Friday, June 27, 2008

Home



So I am tempted to give you a nice long post with all the newest and greatest, but I learned in my recent stint away that I should break em down and keep you the two readers I have interested and not overwhelmed. So you will get four or five posts in the next two days, YIPPEE!
So here I am home again. How wonderful to see the Little M. and Trixie again. I pulled into my driveway after the three months away and the 10 hour drive home. I had to park 9 feet up from the end of the driveway because that's where the plow was blocking the driveway. When I pulled away in late March that's how much of the driveway the Snow mountain had overtaken.

Anyway I pulled into the driveway and the first thing I saw waiting for me in her stroller was the very big baby M. The effect was a little startling. I had just seen her in person not three weeks ago, but here was a very big and attentive smiling baby. Well everything was wonderful that night there was giggling and smiles, cuddling, and playing. All things in the world were good again and I had the happiest baby in the world. So, everybody is happy and off to bed. I, thanks to Trixie slept like a man who has slept in a tiny little bunk bed for three months and is just meeting a king sized bed for the first time.
Then there was morning... "wait you were up every hour after midnight?"

"Who's demon child is this and what do you mean your going to work?!?!"

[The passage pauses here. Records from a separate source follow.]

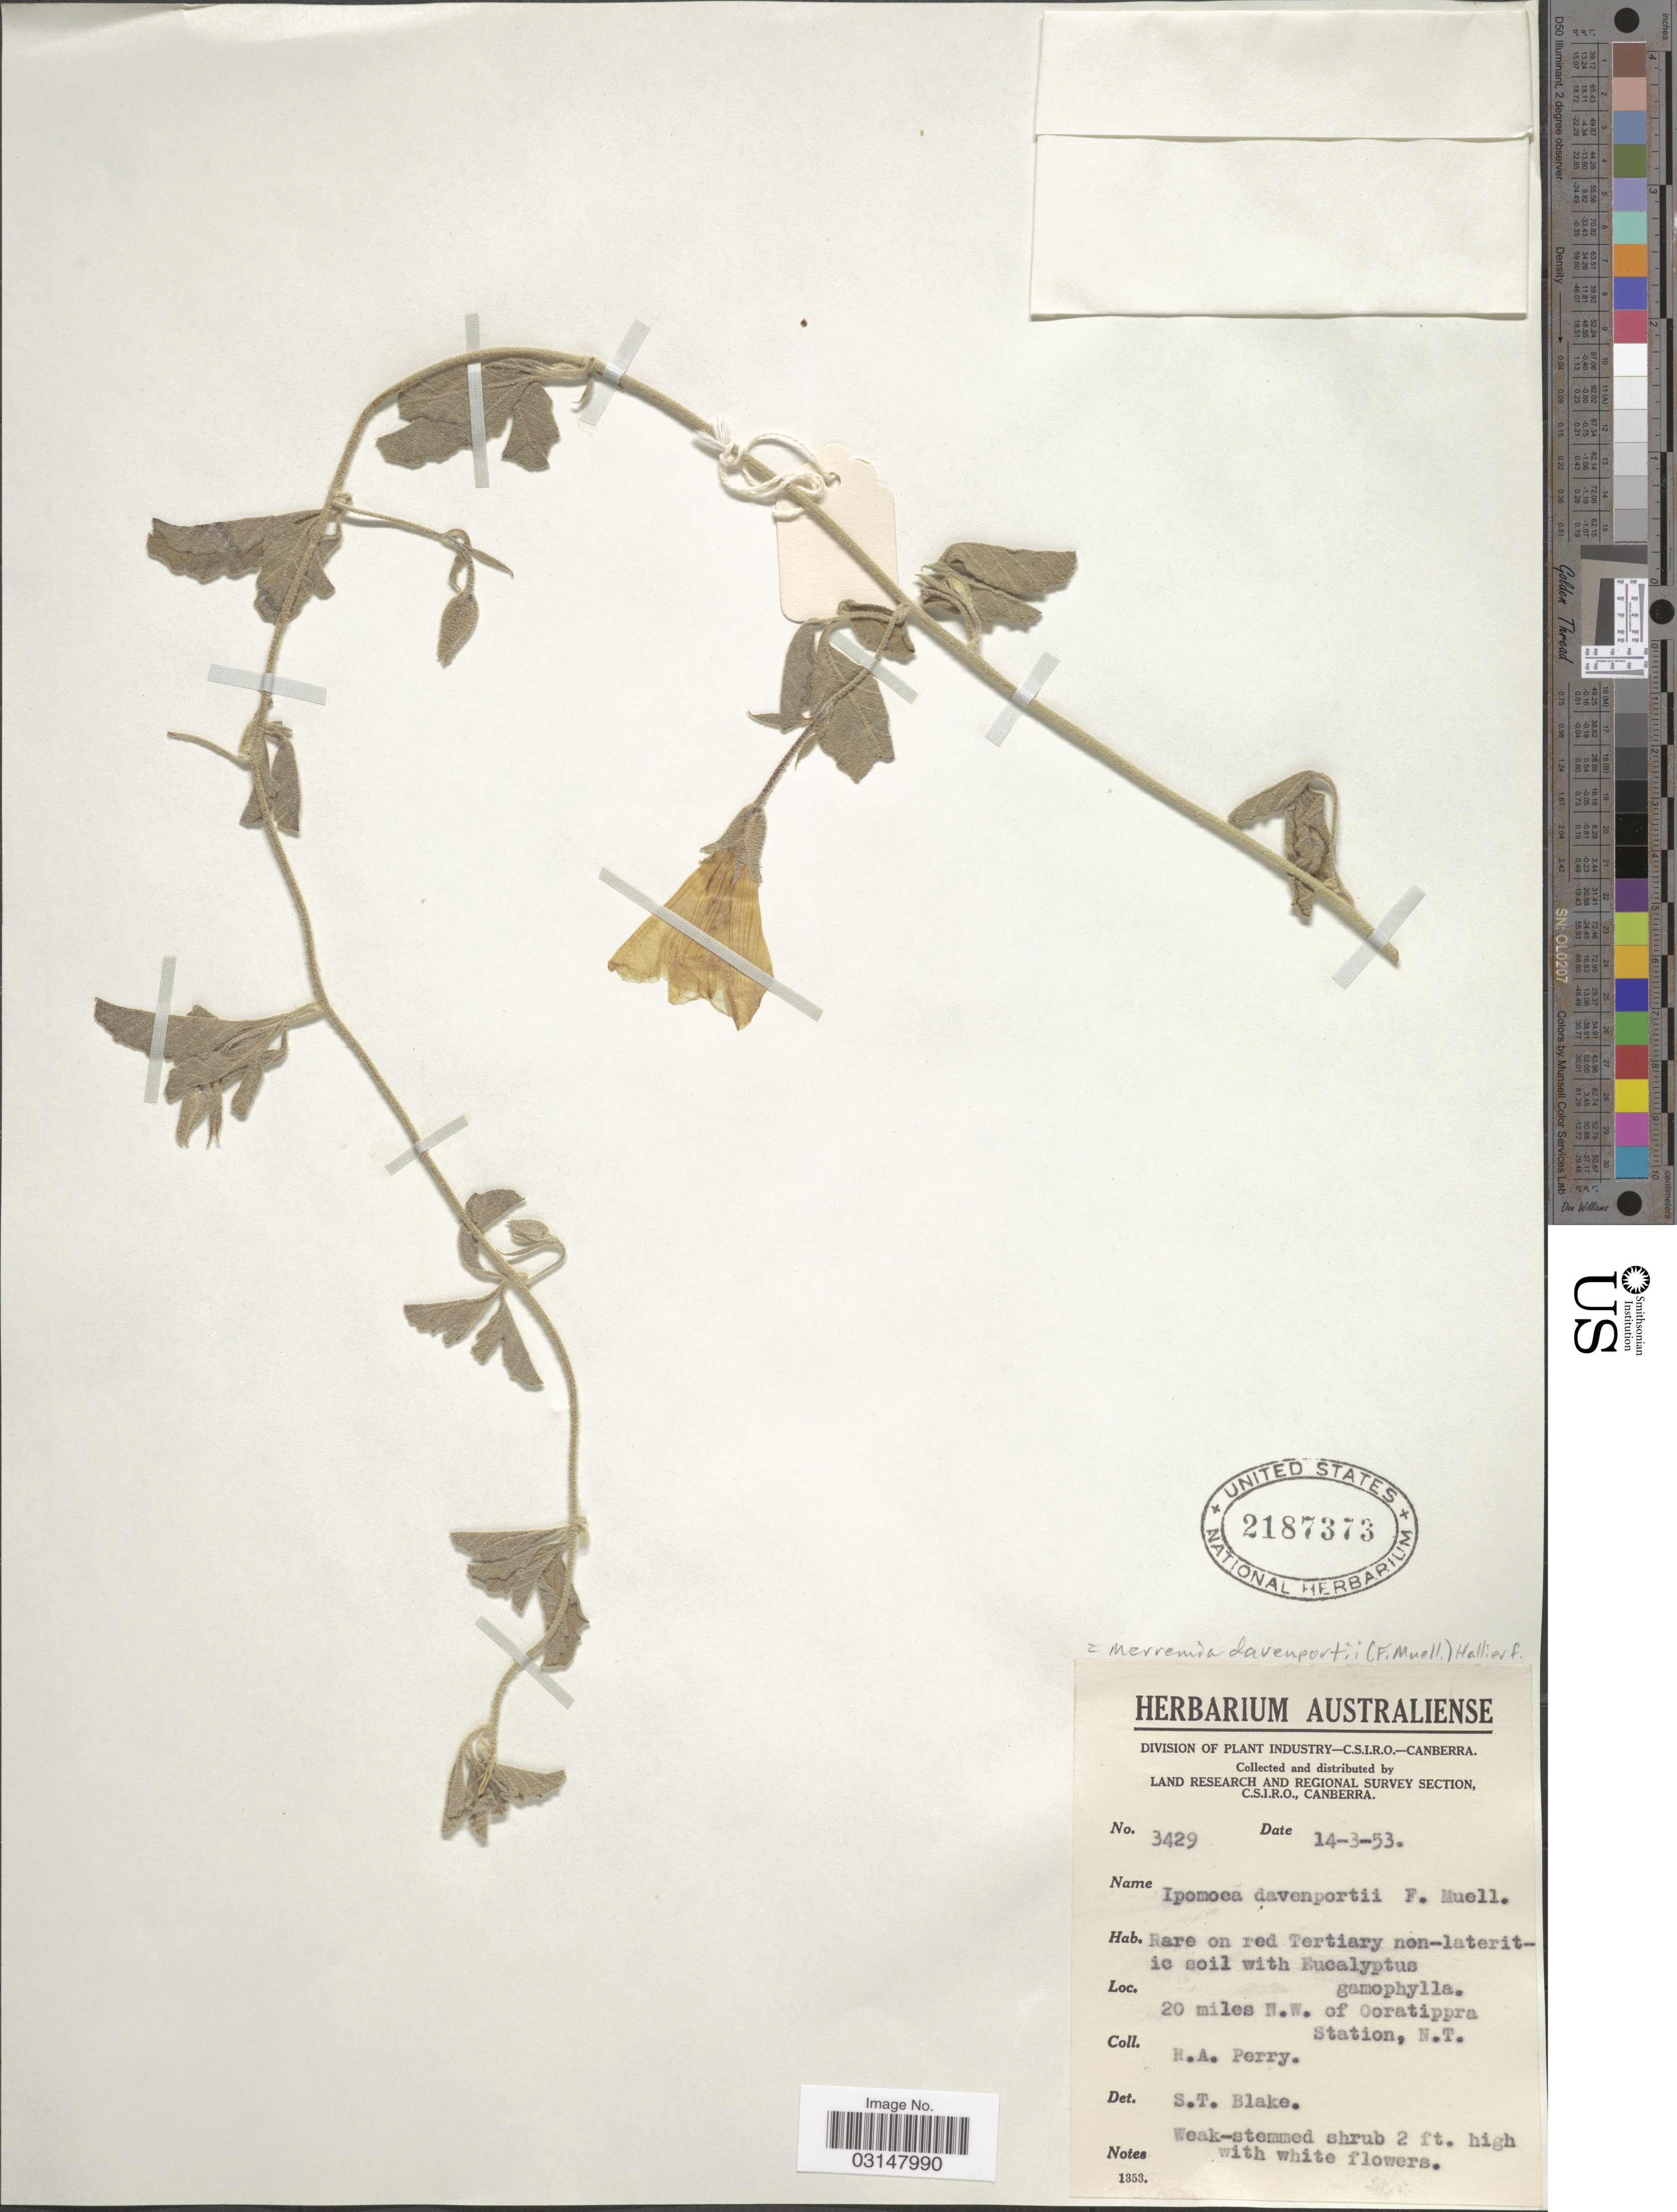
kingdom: Plantae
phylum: Tracheophyta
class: Magnoliopsida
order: Solanales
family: Convolvulaceae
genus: Distimake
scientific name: Distimake davenportii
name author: (F. Muell.) A. R. Simões & Staples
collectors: Perry, R. A.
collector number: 3429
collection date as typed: Transcribed d/m/y: 14/3/53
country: Australia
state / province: Northern Territory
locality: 20 miles N. W. of Ooratippra Station, N. T.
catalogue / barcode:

Then began our day together. It was nice she didn't want to be put down but it would be nice to have a free hand. Finally about noon when the green snot faucet was working and the feeding was not, Trixie mandated I bring the little M. to the Dr's office.
Dr said she's fine..... Yeah she sure is. So daddy's out of practice forgot the little thing called a diaper bag. Who wants to get changed have a snack and a toy to play with? Daddy does at the very least. So yeah she's fine.
Well nobody died that day but people were tested perhaps some feelings got hurt, who can say. What I can say is that two little teeth down there on her little gums were suddenly where they were not. And suddenly after two days our baby returned.
Even with all that said I am happy to be home. I am happy to have traded my big green duffel bag back in for a Baby Bjorne (yup spelled it wrong on purpose)

So what I want to close with is this. We are dealers in words and I use them as well as the next guy. We typically know what to say to people to make them feel better to hurt them and yes, to sometimes manipulate them. So sometimes the words seem not enough, so I can't help but not want to use them. In particular when it comes to Trixie and how she dealt with my absence and how she cared for protected and provided for my one and only child. She had help to be sure, which she also had to organize and task. I hope there is a way for me to make her know how important it all really is to me.

It's a shifting of weight. She has the baby squarely on her shoulders like Atlas had the world. I am standing here nudging my way in and for the most part she is giving me my fair share, but I can feel her not wanting to let go. Not all together ready to share the full load. And I so get that, I love it, it's how it should be. So I will stand close and take my shared share and just keep being there.

2 comments:

Anonymous said...

Welcome home!!

general125 said...

I would like to see a photo of you and your baby borjne. Do you wear the one on your belly or on your back?